Original Article

Multimodality FDG PET/CT Appearance of Pulmonary Tuberculoma Mimicking Lung Cancer and Pathologic Correlation in a Tuberculosis-Endemic Country

Authors: Zhi Zheng, MD, Youmin Pan, MD, Fengwei Guo, MD, Hao Wei, MD, Shimin Wu, MD, Tiecheng Pan, MD, Jun Li, MD

Abstract

Objectives: Differentiation between pulmonary tuberculoma and malignancy by preoperative diagnostic imaging sometimes proves difficult. The purpose of this study is to investigate variable manifestations of pulmonary tuberculoma mimicking lung cancer on fluorodeoxyglucose (FDG) positron emission tomography/computed tomography (PET/CT) image and pathologic correlation.


Patients and Methods: Twenty-five patients with a high suspicion of malignancy and histopathologically diagnosed as pulmonary tuberculoma were included. Their FDG PET/CT images, clinical data, and pathologic findings were investigated.

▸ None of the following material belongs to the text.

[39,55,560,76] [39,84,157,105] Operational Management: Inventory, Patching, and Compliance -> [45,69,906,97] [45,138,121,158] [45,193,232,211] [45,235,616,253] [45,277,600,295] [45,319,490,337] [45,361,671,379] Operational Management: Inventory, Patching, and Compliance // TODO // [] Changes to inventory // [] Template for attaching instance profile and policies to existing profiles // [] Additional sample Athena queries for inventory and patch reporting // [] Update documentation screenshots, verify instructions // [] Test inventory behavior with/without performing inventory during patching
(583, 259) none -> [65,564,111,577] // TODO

Results: There were 18 men and seven women. The mean age was 52 ± 8.8 years. The maximal diameter of pulmonary tuberculoma ranged from 1.7 to 4.2 cm. CT scan revealed that abnormal signs associated with malignancy such as spicular radiation, notching, and pleural indentation also frequently manifested in tuberculoma. During early imaging, positive FDG uptake was identified in 21 patients (84%), intermediate uptake in 3 patients (12%) and negative uptake in 1 patient (4%). During delayed imaging, 16 patients (64%) showed persistent elevated FDG accumulation and 8 patients (32%) experienced a slight drop of FDG accumulation. Pathologically active tuberculoma showed significantly higher FDG radioactivity during both early and delayed imaging than inactive lesion (P < 0.05). Lymphadenopathy with positive FDG uptake was identified in nine patients (36%).


Conclusion: Pulmonary tuberculomas mimicking lung cancer, most of which were pathologically active lesions, commonly displayed abnormal appearances in CT scan and an increase in FDG uptake, similar to changes seen on malignancy. Coexistent lymphadenopathy made differential diagnosis even more complicated. These results suggested that positive FDG PET/CT findings should be interpreted with caution in tuberculosis-endemic regions.